TRLED_200513_337
Existing comment: Worthy Ambition
LeDroit Park/Bloomingdale Heritage Trail
6 Best in the Country

Poet May Miller once remarked that unlike New York's Harlem, LeDroit Park "didn't have to have a renaissance." In fact, before they joined the cultural movement of the 1920s and '30s, most Harlem Renaissance intellectuals spent time at Howard University and in LeDroit Park.

Miller and her father, Howard University dean and Sociologist Kelly Miller, hosted poet Paul Laurence Dunbar in 1897 when Dunbar first moved here from Dayton, Ohio. Soon after he moved to 1934 Fourth Street, at this corner. "The best Negroes in the country find their way to the capital," Dunbar wrote, "and I have a very congenial and delightful circle of friends." Among them were Robert and Mary Church Terrell, who purchased number 1936 Fourth Street in 1893 through a "straw," a white person acting on their behalf.
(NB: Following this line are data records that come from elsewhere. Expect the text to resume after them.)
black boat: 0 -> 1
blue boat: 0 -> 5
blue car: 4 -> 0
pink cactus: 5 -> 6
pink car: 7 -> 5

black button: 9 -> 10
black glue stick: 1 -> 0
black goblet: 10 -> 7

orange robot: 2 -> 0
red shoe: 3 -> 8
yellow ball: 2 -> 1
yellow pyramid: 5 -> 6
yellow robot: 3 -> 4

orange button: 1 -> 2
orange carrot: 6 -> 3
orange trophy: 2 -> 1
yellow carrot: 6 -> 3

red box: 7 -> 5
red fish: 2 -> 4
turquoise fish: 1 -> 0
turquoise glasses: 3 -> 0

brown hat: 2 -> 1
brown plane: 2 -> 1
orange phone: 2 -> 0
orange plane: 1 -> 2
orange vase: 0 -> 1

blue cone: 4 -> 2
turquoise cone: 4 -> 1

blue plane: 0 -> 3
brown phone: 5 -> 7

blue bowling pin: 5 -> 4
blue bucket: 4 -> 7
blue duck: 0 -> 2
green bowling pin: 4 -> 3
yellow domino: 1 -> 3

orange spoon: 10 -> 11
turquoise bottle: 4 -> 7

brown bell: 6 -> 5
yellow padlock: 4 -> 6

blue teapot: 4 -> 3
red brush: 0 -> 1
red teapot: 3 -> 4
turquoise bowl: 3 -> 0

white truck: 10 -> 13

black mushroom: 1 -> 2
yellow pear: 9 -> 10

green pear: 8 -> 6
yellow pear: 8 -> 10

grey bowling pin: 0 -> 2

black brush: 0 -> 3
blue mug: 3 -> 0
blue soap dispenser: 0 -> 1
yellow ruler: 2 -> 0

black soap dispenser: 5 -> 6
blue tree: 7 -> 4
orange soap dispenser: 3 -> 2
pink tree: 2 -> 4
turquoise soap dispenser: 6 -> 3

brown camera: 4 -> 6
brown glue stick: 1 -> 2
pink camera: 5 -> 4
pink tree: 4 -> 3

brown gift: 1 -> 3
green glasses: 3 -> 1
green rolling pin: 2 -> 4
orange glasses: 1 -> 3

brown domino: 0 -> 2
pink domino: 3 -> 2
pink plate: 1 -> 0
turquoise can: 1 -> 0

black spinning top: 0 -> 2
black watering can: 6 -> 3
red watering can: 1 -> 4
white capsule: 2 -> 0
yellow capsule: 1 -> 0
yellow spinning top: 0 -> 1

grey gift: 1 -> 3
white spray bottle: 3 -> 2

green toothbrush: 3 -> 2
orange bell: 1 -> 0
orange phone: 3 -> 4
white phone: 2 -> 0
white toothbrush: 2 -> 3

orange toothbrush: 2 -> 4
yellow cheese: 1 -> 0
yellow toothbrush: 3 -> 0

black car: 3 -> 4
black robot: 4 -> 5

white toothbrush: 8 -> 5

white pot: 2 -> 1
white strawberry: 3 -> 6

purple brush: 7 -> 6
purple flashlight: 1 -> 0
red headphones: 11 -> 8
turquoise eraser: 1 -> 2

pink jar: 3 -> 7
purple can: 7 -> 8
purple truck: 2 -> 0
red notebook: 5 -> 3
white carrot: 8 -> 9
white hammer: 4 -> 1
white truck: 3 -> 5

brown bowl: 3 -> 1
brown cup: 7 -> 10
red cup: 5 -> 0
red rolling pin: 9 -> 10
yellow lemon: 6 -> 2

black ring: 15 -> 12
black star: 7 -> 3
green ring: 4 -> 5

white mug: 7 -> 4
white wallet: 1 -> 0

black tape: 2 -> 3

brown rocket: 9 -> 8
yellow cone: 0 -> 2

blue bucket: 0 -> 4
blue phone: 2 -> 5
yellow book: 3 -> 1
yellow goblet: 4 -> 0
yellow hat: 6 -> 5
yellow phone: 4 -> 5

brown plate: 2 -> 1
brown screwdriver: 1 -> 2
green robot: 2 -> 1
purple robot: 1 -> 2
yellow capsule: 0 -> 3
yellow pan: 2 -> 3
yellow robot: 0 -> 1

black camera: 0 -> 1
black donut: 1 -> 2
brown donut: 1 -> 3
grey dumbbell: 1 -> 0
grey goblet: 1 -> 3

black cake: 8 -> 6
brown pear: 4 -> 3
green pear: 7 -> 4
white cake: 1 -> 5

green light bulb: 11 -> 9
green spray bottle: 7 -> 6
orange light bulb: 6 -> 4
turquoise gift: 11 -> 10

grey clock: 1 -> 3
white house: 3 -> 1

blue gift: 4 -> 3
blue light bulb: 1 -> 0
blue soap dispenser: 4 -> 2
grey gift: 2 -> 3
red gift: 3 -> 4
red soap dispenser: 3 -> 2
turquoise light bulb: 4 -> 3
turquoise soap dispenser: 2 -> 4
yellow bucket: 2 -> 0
Poet Langston Hughes lived with cousins nearby at 2213 Fourth Street in 1924. Unlike Dunbar, Hughes found Washington's black society "as unbearable and snobbish a group of people as I have ever come in contact with." In fact his high-class cousins looked down on the series of menial jobs Hughes was forced to take. Fortunately he was able to enjoy evenings at Seventh Street's nightclubs, where he found inspiration for his innovative jazz poetry.

The rowhouses and apartments just north of here along V and W Streets were constructed as public housing in the 1930s and early '40s. They replaced the dilapidated structures of Howardtown, which developed during the Civil War (1861-1865) when refugees from slavery came to Washington's Union Army encampments for shelter, work, and protection.